State Street Global Markets a annoncé que son indice de confiance des investisseurs institutionnels est tombé pour octobre à 108,4 contre 118,4 en septembre, la plus forte baisse - de 12,8 points à 101,1- étant accusée par l’indice régional de l’Amérique du Nord. En Europe, l’indice recule de 9,3 points, à 101,8 alors que l’indice asiatique progresse à 95,3 contre 92,9, le niveau 100 représentant un niveau neutre auquel où les investisseurs institutionnels ne procèdent à aucune augmentation ou réduction dans leurs allocations en actifs à haut risque. Octobre est le septième mois consécutif où l’indice demeure au-dessus de cette barre des 100 points.Selon Ken Froot, le professeur de Harvard qui a développé l’indice avec State Street Associates, bien que les résultats trimestriels aient été relativement robustes jusqu’à présent, «le nombre de bonnes surprises dans les données de l’emploi, des ventes au détail, de la production manufacturière et du commerce se sont faites beaucoup plus rares, et ceci peut avoir eu un impact sur l’appétit des investisseurs» pour la prise de risque.

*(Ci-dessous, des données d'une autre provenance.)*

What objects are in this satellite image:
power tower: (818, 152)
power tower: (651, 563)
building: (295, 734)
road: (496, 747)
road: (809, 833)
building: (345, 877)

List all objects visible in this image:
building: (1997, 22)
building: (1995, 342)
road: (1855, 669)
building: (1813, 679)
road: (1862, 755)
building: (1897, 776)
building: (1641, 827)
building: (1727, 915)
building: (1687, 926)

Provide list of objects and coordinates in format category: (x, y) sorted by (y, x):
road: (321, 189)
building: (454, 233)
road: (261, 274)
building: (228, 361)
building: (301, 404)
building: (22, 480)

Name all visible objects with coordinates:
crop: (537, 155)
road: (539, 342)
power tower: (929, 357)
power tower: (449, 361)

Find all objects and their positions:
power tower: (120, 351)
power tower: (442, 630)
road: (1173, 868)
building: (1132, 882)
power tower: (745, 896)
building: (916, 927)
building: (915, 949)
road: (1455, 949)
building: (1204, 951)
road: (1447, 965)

Selon Les Echos, les investisseurs institutionnels français, interrogés par le consultant bfinance, veulent se donner les moyens d'être plus réactifs face aux crises et à la volatilité. Cela passe notamment par un recours accru à des techniques de gestion comme l’allocation tactique. Sept investisseurs institutionnels français sur dix (sur un panel de 30 acteurs interrogés) ont revu leur allocation d’actifs. Actuellement, un peu plus de la moitié de leurs encours sont placés en obligations, 20% en actions, 17% en monétaire et 11% sur des placements alternatifs. Ces six derniers mois, ces investisseurs ont eu tendance à alléger leurs portefeuilles investis sur le monétaire, les «hedge funds» (fonds de fonds) et les fonds diversifiés, afin d’investir davantage sur les obligations et dans une moindre mesure les actions.